# Where and how do you take to slaughter?



## flatmountain (Aug 14, 2010)

At what age and where in east or middle TN do you take goats to slaughter? Must they be full meat goats? How are they priced?


----------



## ksalvagno (Oct 6, 2009)

Are you talking about for your own use or selling to others?


----------



## flatmountain (Aug 14, 2010)

I guess both.


----------



## ksalvagno (Oct 6, 2009)

Look online. Then just call and ask questions. Any goats can go for meat.


----------



## toth boer goats (Jul 20, 2008)

Here are some places in TN listed for slaughter. I don't know if they are still open or not.

http://www.manta.com/mb_45_C300B000_43/meat_packing_plants/tennessee

Are wanting to sell them at auction per head or?
When you take them to an actual slaughter house, some places do buy them off the hoof per pound, some do not and will just butcher and package them for you at a price. I am trying to figure out what you are wanting to do with them?

There are different laws in selling packaged meat, it must be USDA. 
Selling to ethnic groups, there may be laws as well, such as they cannot kill on your property ect, only you can for your own use. Different ethnic groups have different ways of wanting their meat, such as different weights, ages, sex of the goat. And a certain date they want it.

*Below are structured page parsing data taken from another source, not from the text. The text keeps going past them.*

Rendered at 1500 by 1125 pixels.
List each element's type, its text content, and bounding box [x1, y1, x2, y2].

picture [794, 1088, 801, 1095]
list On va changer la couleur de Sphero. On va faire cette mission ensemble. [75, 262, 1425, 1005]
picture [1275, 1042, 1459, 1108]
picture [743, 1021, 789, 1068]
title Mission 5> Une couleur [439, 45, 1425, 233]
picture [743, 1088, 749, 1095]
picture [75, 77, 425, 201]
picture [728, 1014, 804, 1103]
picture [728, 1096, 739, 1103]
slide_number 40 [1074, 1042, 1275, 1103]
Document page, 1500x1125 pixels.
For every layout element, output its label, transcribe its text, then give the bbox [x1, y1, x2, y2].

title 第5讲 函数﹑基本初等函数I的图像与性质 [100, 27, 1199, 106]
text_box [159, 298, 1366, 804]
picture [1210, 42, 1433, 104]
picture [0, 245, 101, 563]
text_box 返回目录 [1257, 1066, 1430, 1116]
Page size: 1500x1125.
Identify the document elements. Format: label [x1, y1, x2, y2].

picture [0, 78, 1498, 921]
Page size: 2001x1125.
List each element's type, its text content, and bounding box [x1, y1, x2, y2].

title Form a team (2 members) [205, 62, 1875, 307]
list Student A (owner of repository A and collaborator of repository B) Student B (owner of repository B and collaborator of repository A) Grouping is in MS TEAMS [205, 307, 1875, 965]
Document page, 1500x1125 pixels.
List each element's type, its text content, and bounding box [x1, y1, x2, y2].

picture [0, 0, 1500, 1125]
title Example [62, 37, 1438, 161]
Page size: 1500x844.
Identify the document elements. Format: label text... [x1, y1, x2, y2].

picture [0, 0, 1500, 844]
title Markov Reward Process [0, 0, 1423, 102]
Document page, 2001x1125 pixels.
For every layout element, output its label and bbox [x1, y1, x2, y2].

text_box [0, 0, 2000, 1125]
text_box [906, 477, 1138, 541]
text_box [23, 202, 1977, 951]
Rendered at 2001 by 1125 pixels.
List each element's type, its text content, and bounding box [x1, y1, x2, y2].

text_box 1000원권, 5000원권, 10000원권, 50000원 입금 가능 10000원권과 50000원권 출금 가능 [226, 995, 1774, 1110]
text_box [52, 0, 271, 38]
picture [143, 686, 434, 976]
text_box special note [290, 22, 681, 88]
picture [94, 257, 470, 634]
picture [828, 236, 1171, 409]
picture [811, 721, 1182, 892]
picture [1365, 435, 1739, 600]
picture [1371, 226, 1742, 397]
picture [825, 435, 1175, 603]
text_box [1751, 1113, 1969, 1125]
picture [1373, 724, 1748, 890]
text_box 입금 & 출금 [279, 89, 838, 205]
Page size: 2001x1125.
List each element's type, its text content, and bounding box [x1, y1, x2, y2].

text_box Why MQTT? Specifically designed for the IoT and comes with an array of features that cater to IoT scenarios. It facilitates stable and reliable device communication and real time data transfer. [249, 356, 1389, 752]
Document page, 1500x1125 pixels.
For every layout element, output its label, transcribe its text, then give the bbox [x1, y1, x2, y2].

Weight all depends, but you want them under 1 year old for best results. 8 months is a good number. 
But remember when cut and wrapped, you will get less meat, from on the hoof weight.

This old link may help. 
http://www.thegoatspot.net/forum/f185/best-age-butcher-114688/


----------



## SalteyLove (Jun 18, 2011)

https://ag.tennessee.edu/cpa/Information Sheets/CPA 171.pdf

one more resource


----------



## goatylisa (Dec 29, 2012)

I went and interviewed USDA local butchers and learned a LOT. I am still super small time but I gained so much ethically and money wise. I suggest getting in the car and visitng the local butchers for info.


----------



## SalteyLove (Jun 18, 2011)

60-100lbs is pretty typical slaughter weight in my area.


----------



## toth boer goats (Jul 20, 2008)

:thumbup::thumb:


----------